Time travel (if it’s even possible) requires staggering amounts of energy due to the fact that the solar system is moving through space. The earth might return close to the same position relative to the sun as it was a year ago, but the solar system had also moved one year of travel in its orbit around the center of the galaxy—which has moved one year in its direction of travel through the universe. You need the energy to go back both in time _and in space_ to whatever exact wxyz coordinate your target was.
Looked at the picture and I’m doubting in 15 years GE will make a time machine that looks like 1980’s technology and fits inside a metal tackle box.
It’s not just location. You left an entire universe intact and alive. You need another exact same universe to land in - albeit a replica of the date you want to be in, populated with exact replicas of folks who were around in that time. Replicans, perhaps? Stage actors?
I’ll leave the time-travel folks to figure all that out.
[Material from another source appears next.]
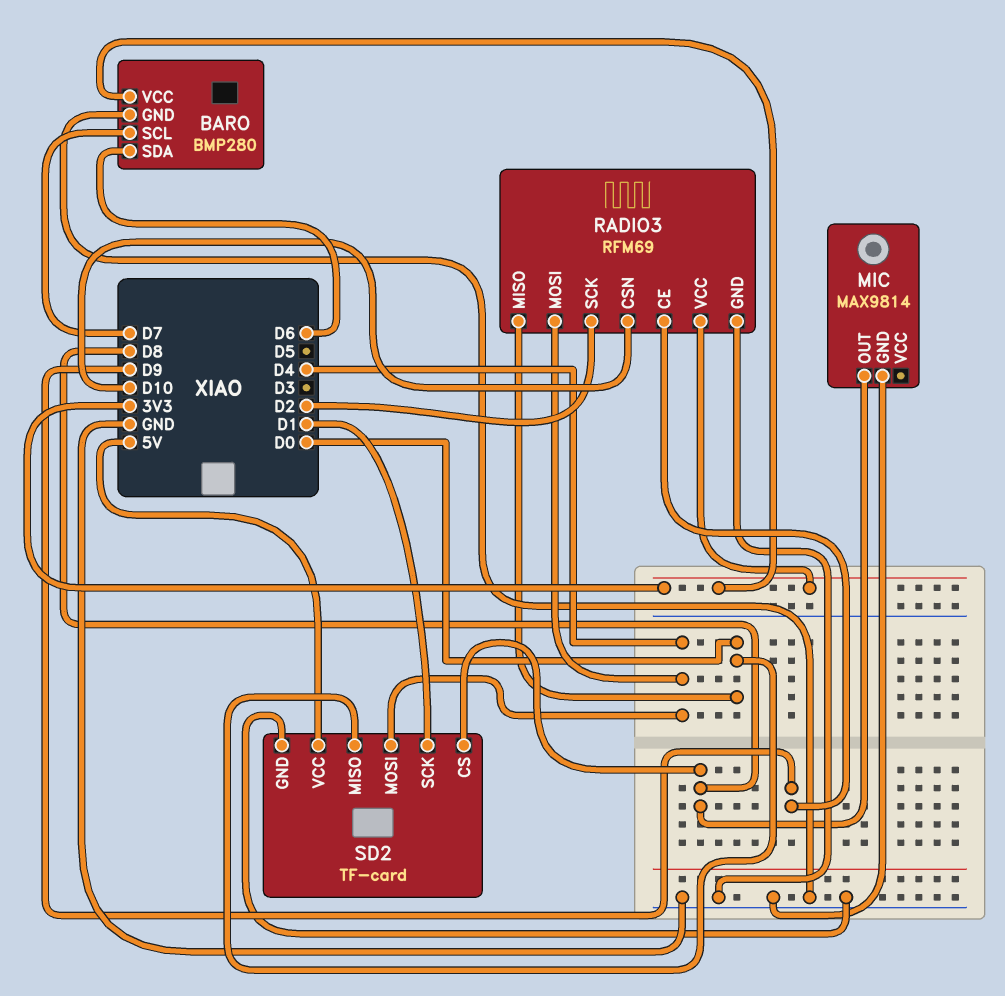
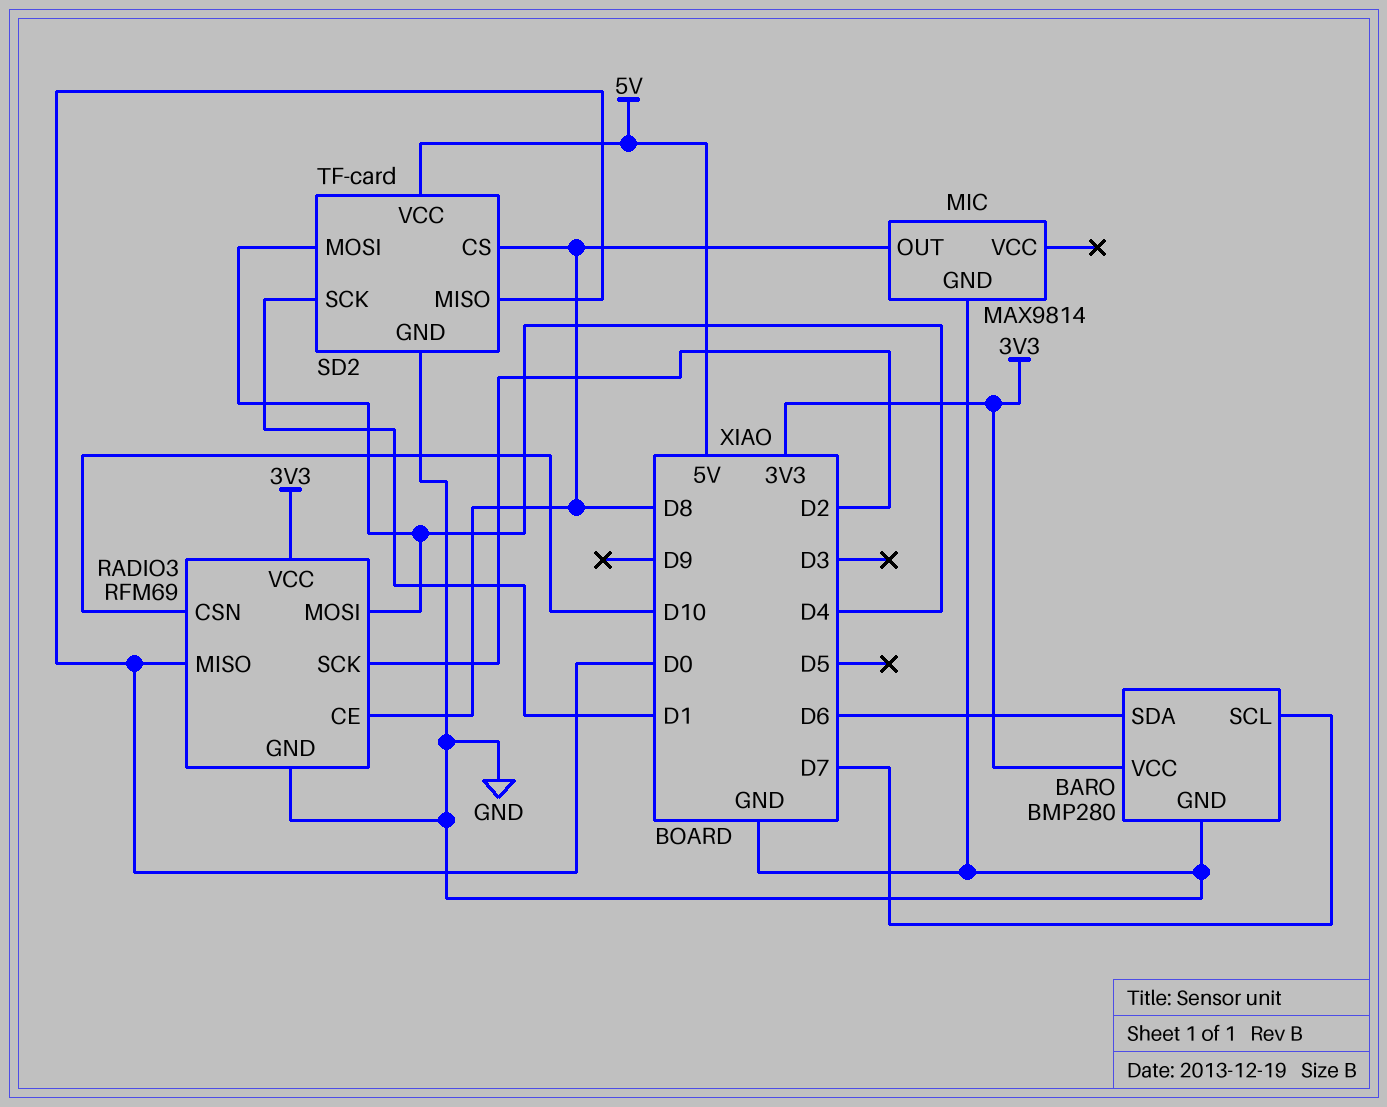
RADIO3 pin CE: D9 -> D8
I was reading through the thread to see if anyone would bring this up. This is my biggest argument against time travel. Not only do you need a time machine, you also need a space ship (a TARDIS is apparently mandatory). The cumulative changes in spatial coordinates is considerable. The Earth rotates, it also revolves relative to the barycenter of the Earth-Moon system, (which is within the earth, but not at its center). The Earth moves around the sun. The solar system moves relative to its local group of stars, and the local group moves within the Milky Way galaxy. I believe there is also some movement relative to the local galaxies, and finally the galaxy itself moves within the universe as a whole. Taken all together, the cumlative velocity is nothing to sneeze at, and is actually fairly complex when you think of the many sub-movements going on.
If you were to travel more than just a few years in time, you are going to end up having to travel quite a distance in space as well. You're not going to just pop up in someone's bedroom.